=== Given exercise ===
Can you rewrite everything from "Rendered at 1241 by 1754 pixels." down to "text Traktorové vleky" with "bounding box" swapped for "enclosing rectangle" and nothing else altered?

----- Data extract

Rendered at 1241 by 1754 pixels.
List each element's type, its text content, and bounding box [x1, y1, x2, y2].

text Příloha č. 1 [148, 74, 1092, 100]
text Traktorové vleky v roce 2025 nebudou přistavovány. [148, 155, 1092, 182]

----------
----- Data extract

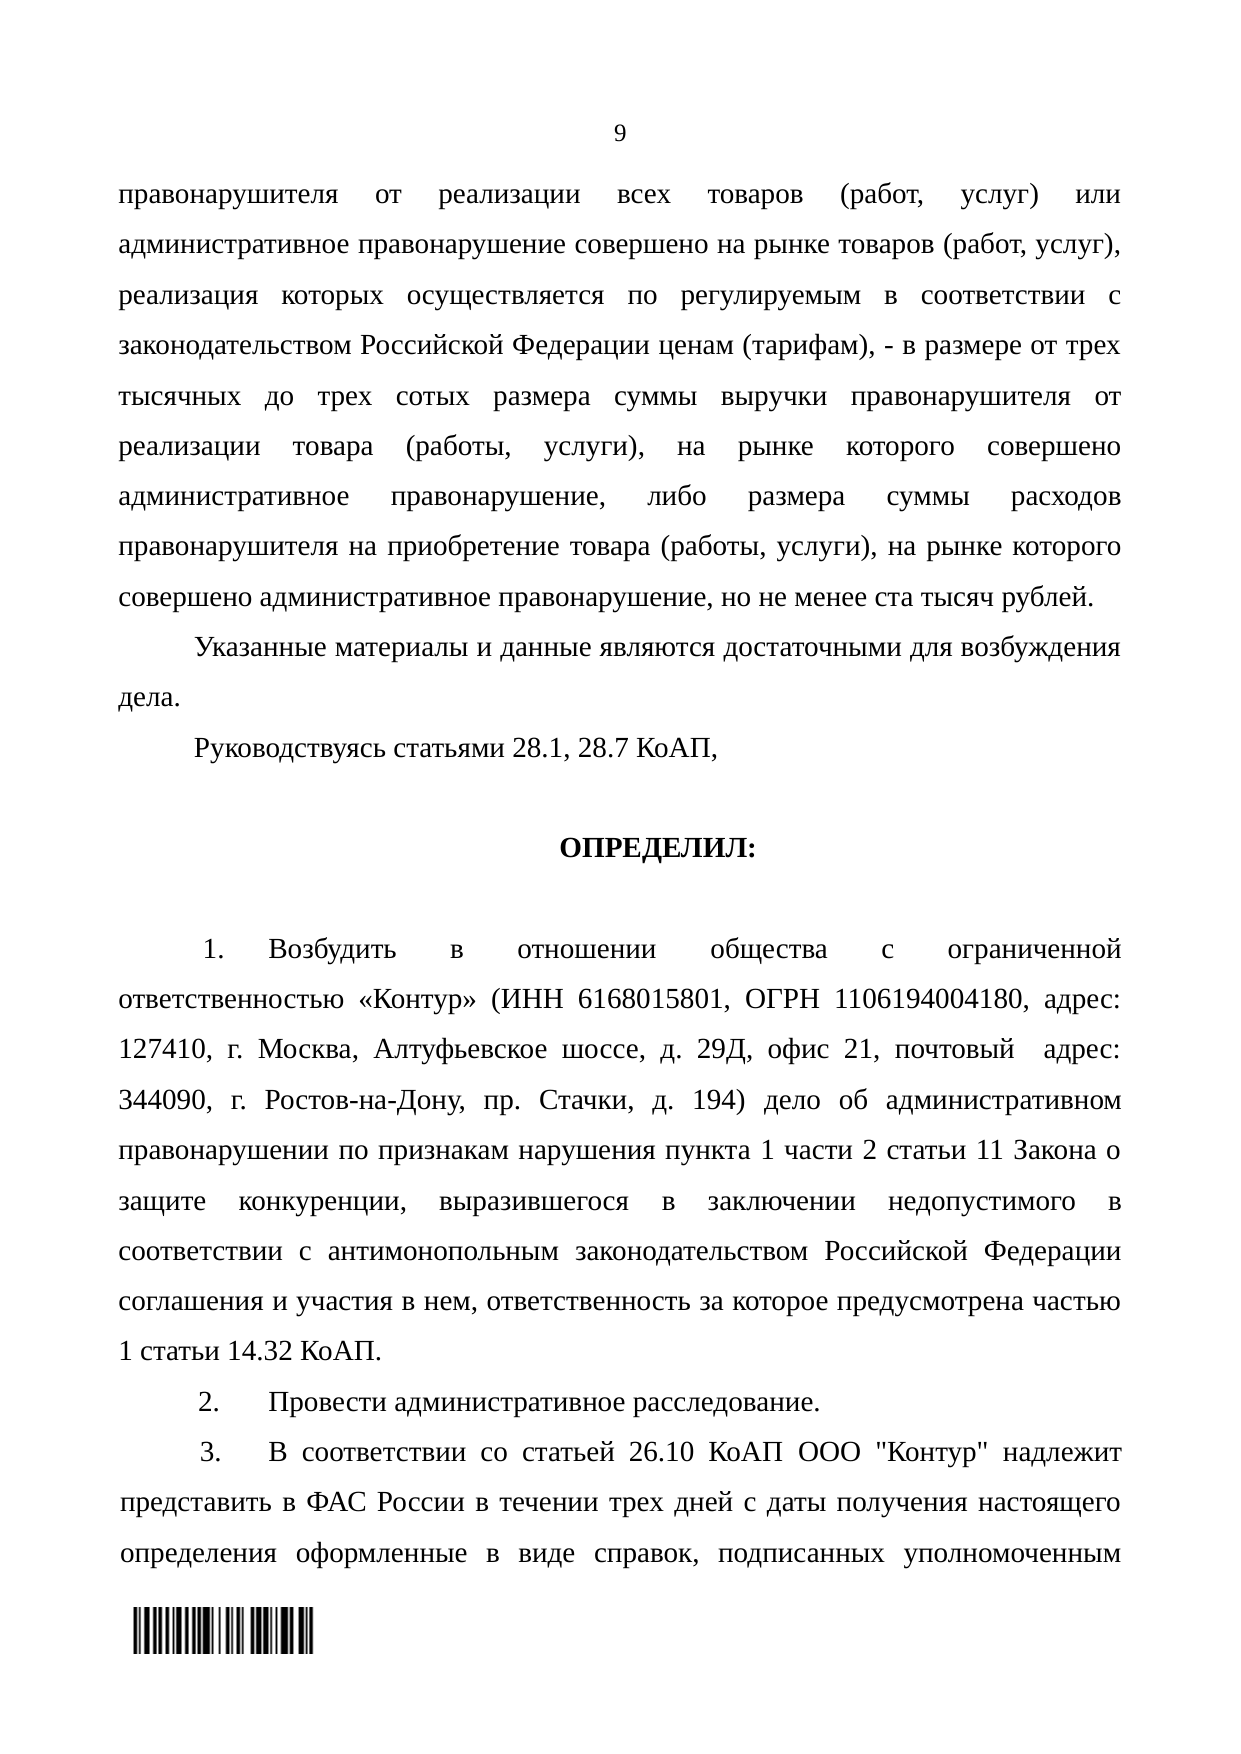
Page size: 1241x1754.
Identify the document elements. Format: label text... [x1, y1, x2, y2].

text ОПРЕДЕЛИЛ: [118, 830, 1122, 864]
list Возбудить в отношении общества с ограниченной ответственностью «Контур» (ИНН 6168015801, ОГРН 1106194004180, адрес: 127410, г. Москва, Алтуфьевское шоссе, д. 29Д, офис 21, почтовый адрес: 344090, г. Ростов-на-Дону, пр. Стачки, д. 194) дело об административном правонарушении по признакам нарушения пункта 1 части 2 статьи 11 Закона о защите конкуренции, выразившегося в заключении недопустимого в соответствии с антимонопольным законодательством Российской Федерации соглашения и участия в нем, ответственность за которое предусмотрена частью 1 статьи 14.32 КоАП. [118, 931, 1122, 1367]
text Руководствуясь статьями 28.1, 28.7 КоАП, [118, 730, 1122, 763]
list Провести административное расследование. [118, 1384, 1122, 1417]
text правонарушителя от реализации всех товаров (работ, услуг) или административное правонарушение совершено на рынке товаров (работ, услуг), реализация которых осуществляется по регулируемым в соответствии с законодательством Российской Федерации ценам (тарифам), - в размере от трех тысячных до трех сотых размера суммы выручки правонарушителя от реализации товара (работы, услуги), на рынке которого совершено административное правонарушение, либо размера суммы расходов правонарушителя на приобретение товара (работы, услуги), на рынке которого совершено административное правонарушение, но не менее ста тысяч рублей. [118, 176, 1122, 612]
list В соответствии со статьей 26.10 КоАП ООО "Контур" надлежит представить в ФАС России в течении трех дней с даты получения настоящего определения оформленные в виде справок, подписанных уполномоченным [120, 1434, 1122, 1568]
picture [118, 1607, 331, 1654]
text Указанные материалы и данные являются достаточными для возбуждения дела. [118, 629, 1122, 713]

----------

=== Answer to this problem ===
Rendered at 1241 by 1754 pixels.
List each element's type, its text content, and enclosing rectangle [x1, y1, x2, y2].

text Příloha č. 1 [148, 74, 1092, 100]
text Traktorové vleky v roce 2025 nebudou přistavovány. [148, 155, 1092, 182]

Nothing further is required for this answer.